Mumbai - Go First, a low-cost airline in India, has declared bankruptcy protection and, as a result, has cancelled all its flights for the next three days. The company has promised to reimburse all passengers who have been impacted by the cancellations. Go First is the first significant airline in India to go bankrupt since Jet Airways' collapse in 2019. The airline has attributed its financial difficulties to the grounding of many of its planes, which was caused by issues with engines manufactured by US Company Pratt & Whitney.
In a statement, Go First explained that the escalating number of faulty engines supplied by Pratt & Whitney compelled the company to take this action. As a result, approximately 50% of its fleet of Airbus A320neo planes, or 25 aircraft, had to be grounded, resulting in a loss of revenue and expenses amounting to roughly 108 billion rupees (£1 billion; $1.3 billion).
According to the airline, Pratt & Whitney did not abide by an emergency arbitrator's order to provide "at least 10 serviceable spare leased engines by 27 April 2023." In its defense, Pratt & Whitney stated that it is complying with the arbitration ruling from March 2023 and declined to comment further, citing the ongoing litigation surrounding the matter.
Jyotiraditya Scindia, India's Civil Aviation Minister, stated that the Indian government has been providing Go First, owned by the Wadia Group, with all the necessary support. The airline's collapse highlights the intense rivalry within India's aviation industry.

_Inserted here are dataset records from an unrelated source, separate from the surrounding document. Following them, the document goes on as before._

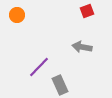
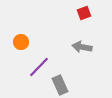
red square: moved 3 px left, 2 px down
orange circle: moved 4 px right, 27 px down
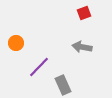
orange circle: moved 5 px left, 1 px down
gray rectangle: moved 3 px right
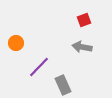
red square: moved 7 px down
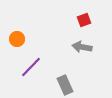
orange circle: moved 1 px right, 4 px up
purple line: moved 8 px left
gray rectangle: moved 2 px right
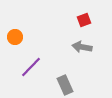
orange circle: moved 2 px left, 2 px up
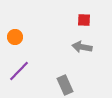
red square: rotated 24 degrees clockwise
purple line: moved 12 px left, 4 px down
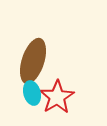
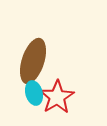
cyan ellipse: moved 2 px right
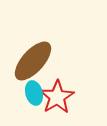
brown ellipse: rotated 24 degrees clockwise
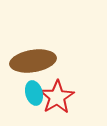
brown ellipse: rotated 39 degrees clockwise
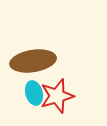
red star: moved 1 px up; rotated 16 degrees clockwise
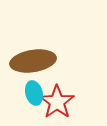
red star: moved 6 px down; rotated 20 degrees counterclockwise
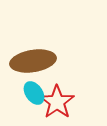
cyan ellipse: rotated 20 degrees counterclockwise
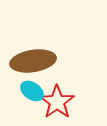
cyan ellipse: moved 2 px left, 2 px up; rotated 20 degrees counterclockwise
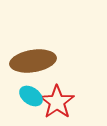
cyan ellipse: moved 1 px left, 5 px down
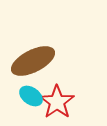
brown ellipse: rotated 18 degrees counterclockwise
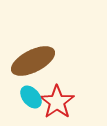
cyan ellipse: moved 1 px down; rotated 15 degrees clockwise
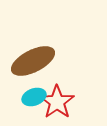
cyan ellipse: moved 3 px right; rotated 70 degrees counterclockwise
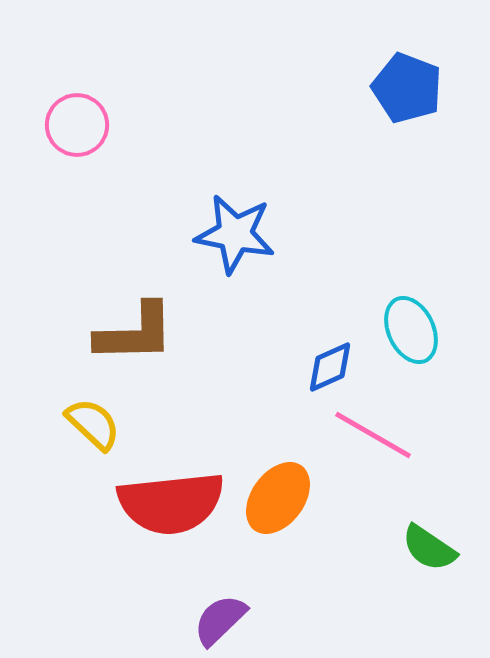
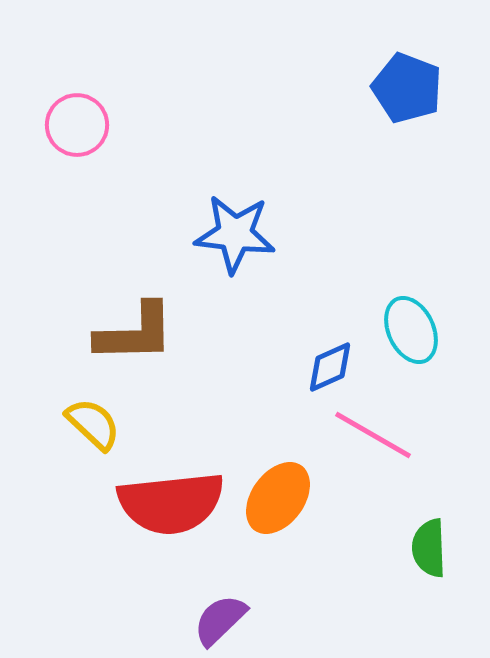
blue star: rotated 4 degrees counterclockwise
green semicircle: rotated 54 degrees clockwise
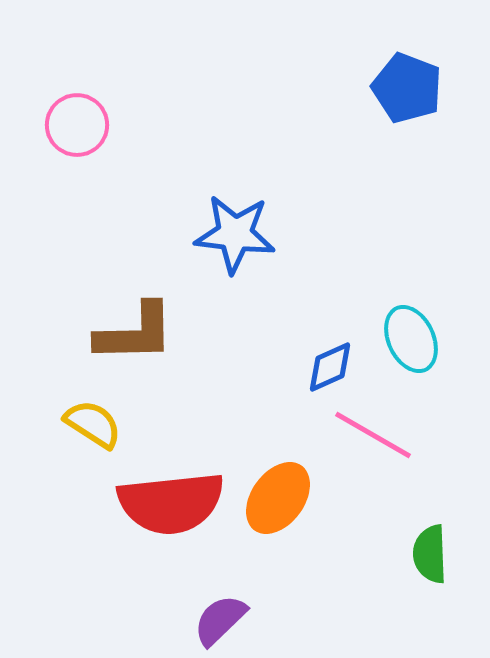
cyan ellipse: moved 9 px down
yellow semicircle: rotated 10 degrees counterclockwise
green semicircle: moved 1 px right, 6 px down
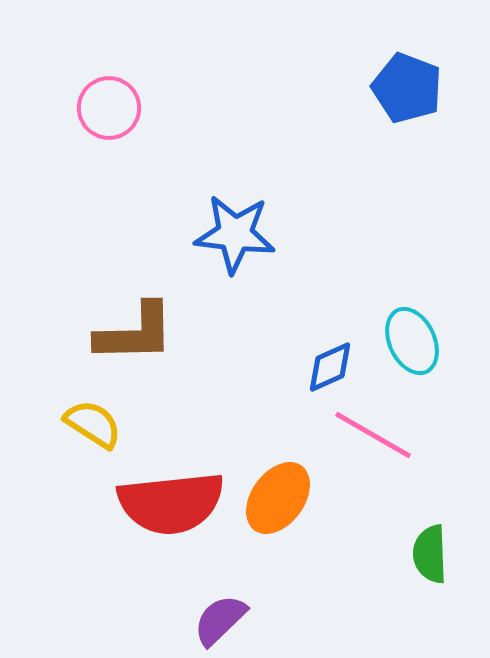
pink circle: moved 32 px right, 17 px up
cyan ellipse: moved 1 px right, 2 px down
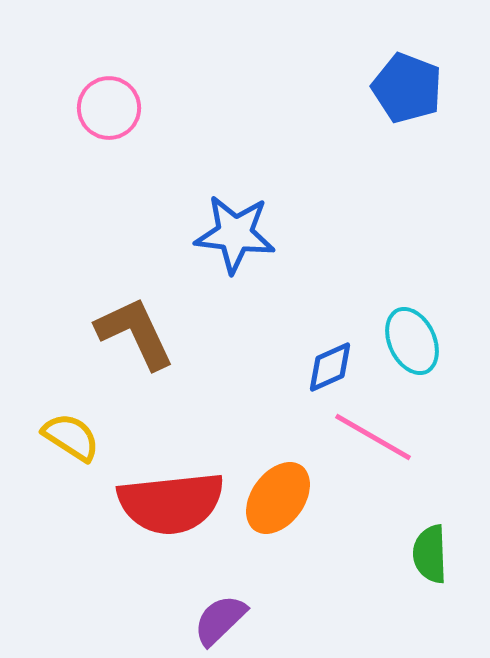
brown L-shape: rotated 114 degrees counterclockwise
yellow semicircle: moved 22 px left, 13 px down
pink line: moved 2 px down
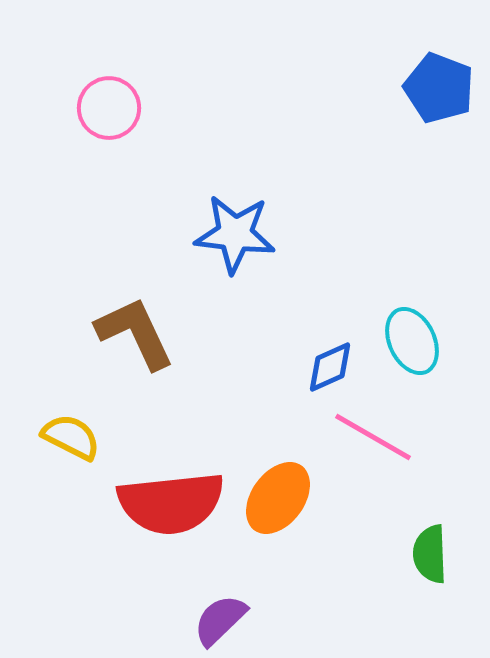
blue pentagon: moved 32 px right
yellow semicircle: rotated 6 degrees counterclockwise
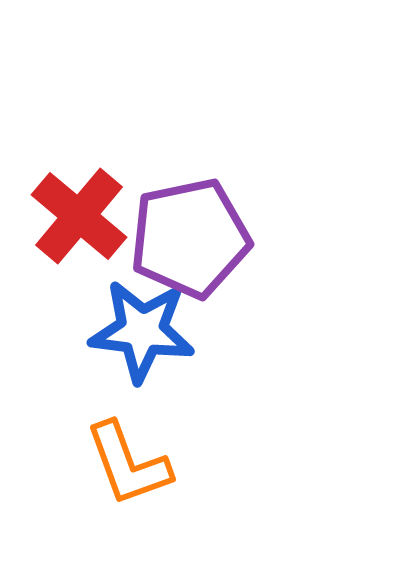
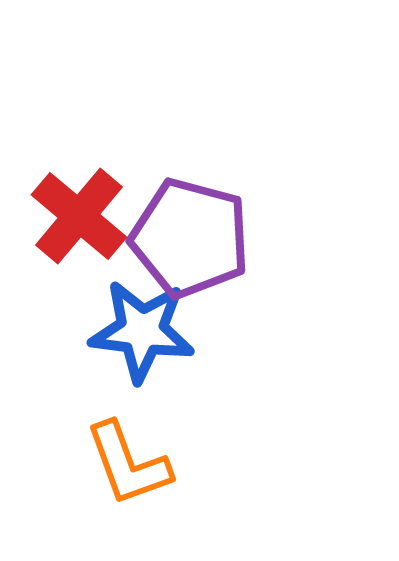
purple pentagon: rotated 27 degrees clockwise
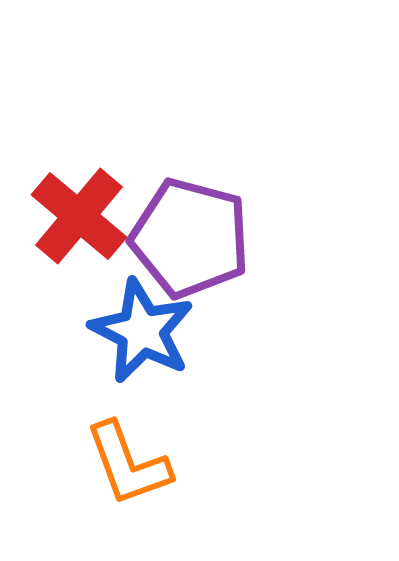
blue star: rotated 20 degrees clockwise
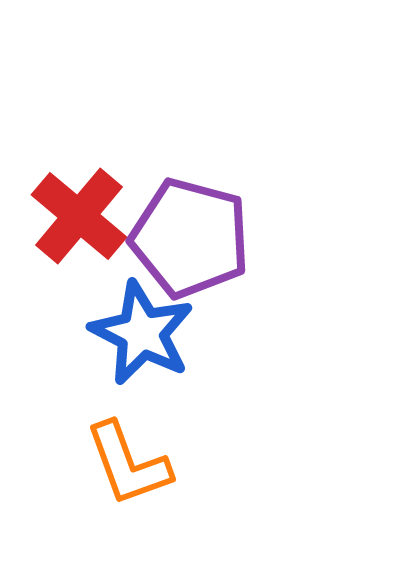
blue star: moved 2 px down
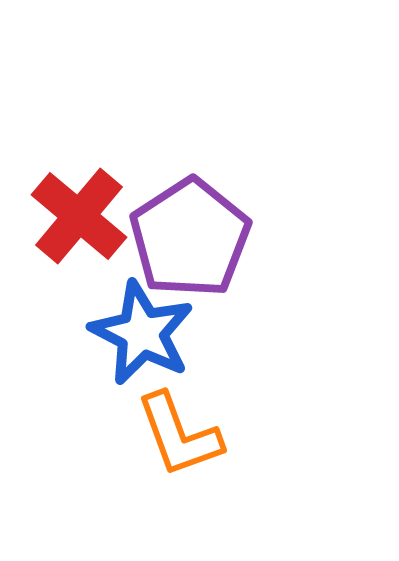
purple pentagon: rotated 24 degrees clockwise
orange L-shape: moved 51 px right, 29 px up
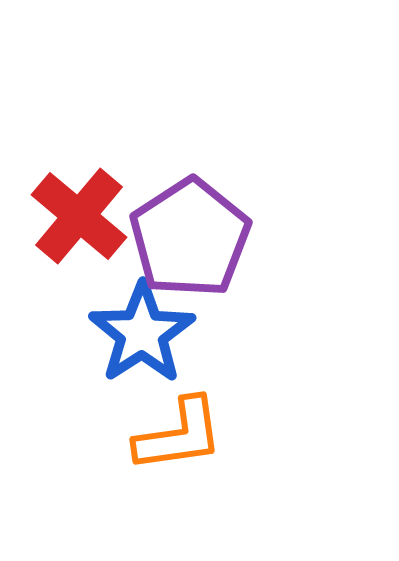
blue star: rotated 12 degrees clockwise
orange L-shape: rotated 78 degrees counterclockwise
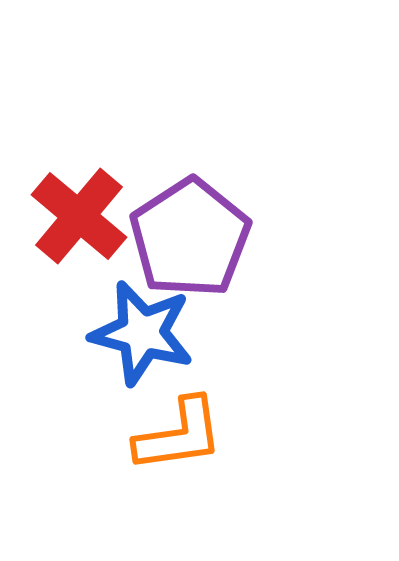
blue star: rotated 24 degrees counterclockwise
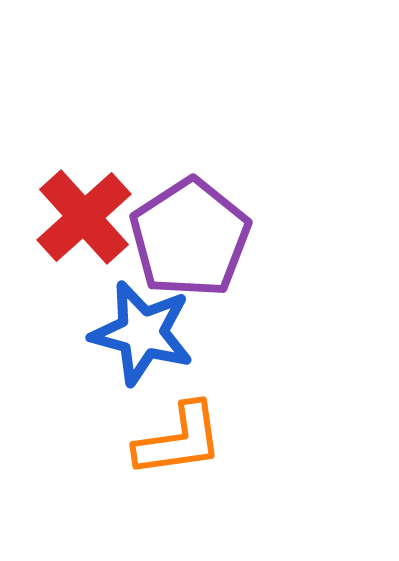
red cross: moved 5 px right, 1 px down; rotated 8 degrees clockwise
orange L-shape: moved 5 px down
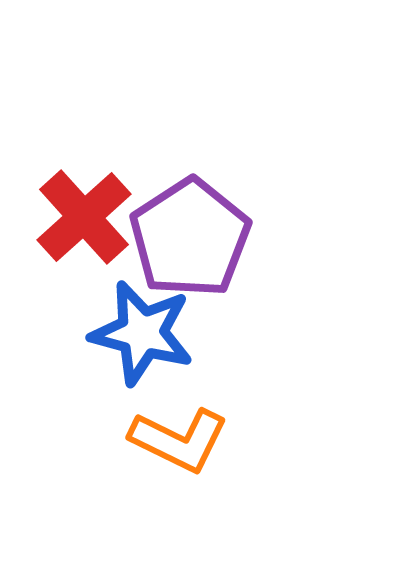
orange L-shape: rotated 34 degrees clockwise
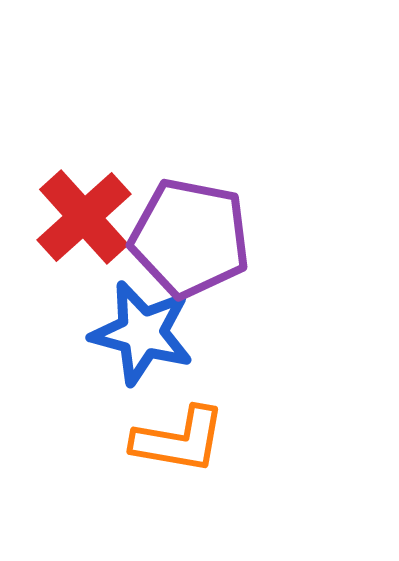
purple pentagon: rotated 28 degrees counterclockwise
orange L-shape: rotated 16 degrees counterclockwise
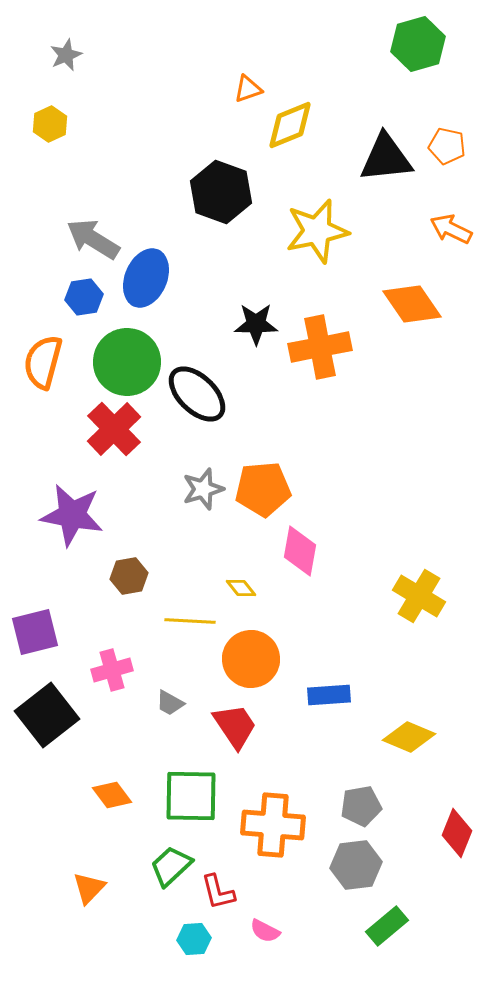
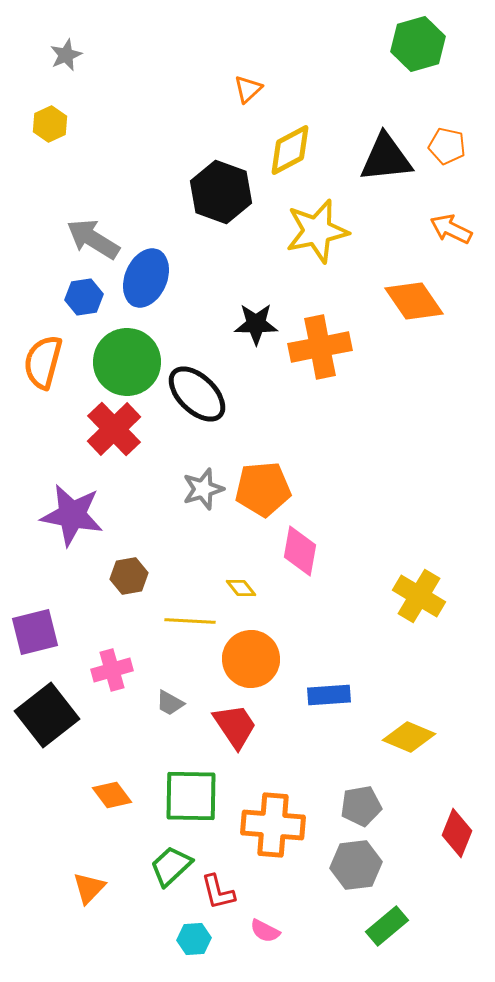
orange triangle at (248, 89): rotated 24 degrees counterclockwise
yellow diamond at (290, 125): moved 25 px down; rotated 6 degrees counterclockwise
orange diamond at (412, 304): moved 2 px right, 3 px up
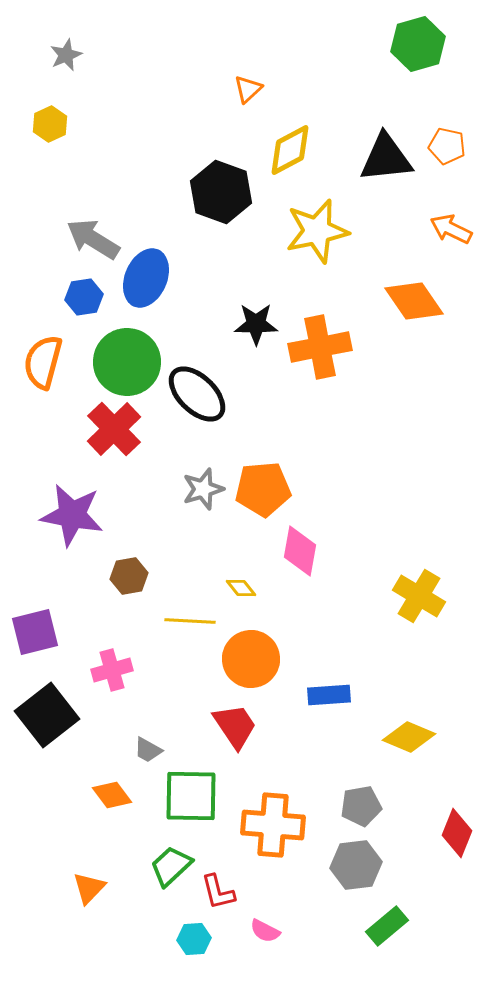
gray trapezoid at (170, 703): moved 22 px left, 47 px down
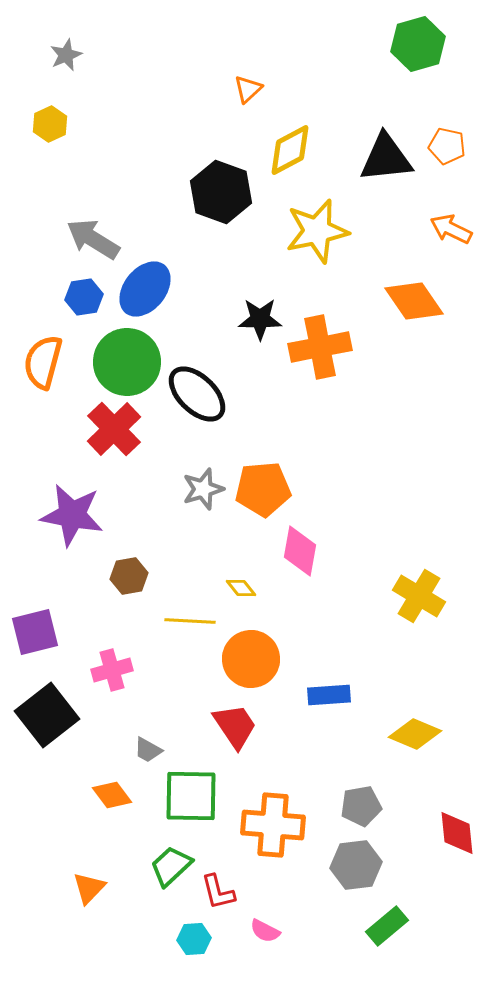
blue ellipse at (146, 278): moved 1 px left, 11 px down; rotated 16 degrees clockwise
black star at (256, 324): moved 4 px right, 5 px up
yellow diamond at (409, 737): moved 6 px right, 3 px up
red diamond at (457, 833): rotated 27 degrees counterclockwise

The country's second and third largest airlines, Air India and Vistara, declared their intention to merge in November. Meanwhile, in 2019, Jet Airways, one of India's largest airlines, was forced to cease operations due to its struggle with over $1 billion (£800 million) in debt. Despite efforts to restart, the airline has not been able to do so yet due to the lengthy insolvency process it is undergoing.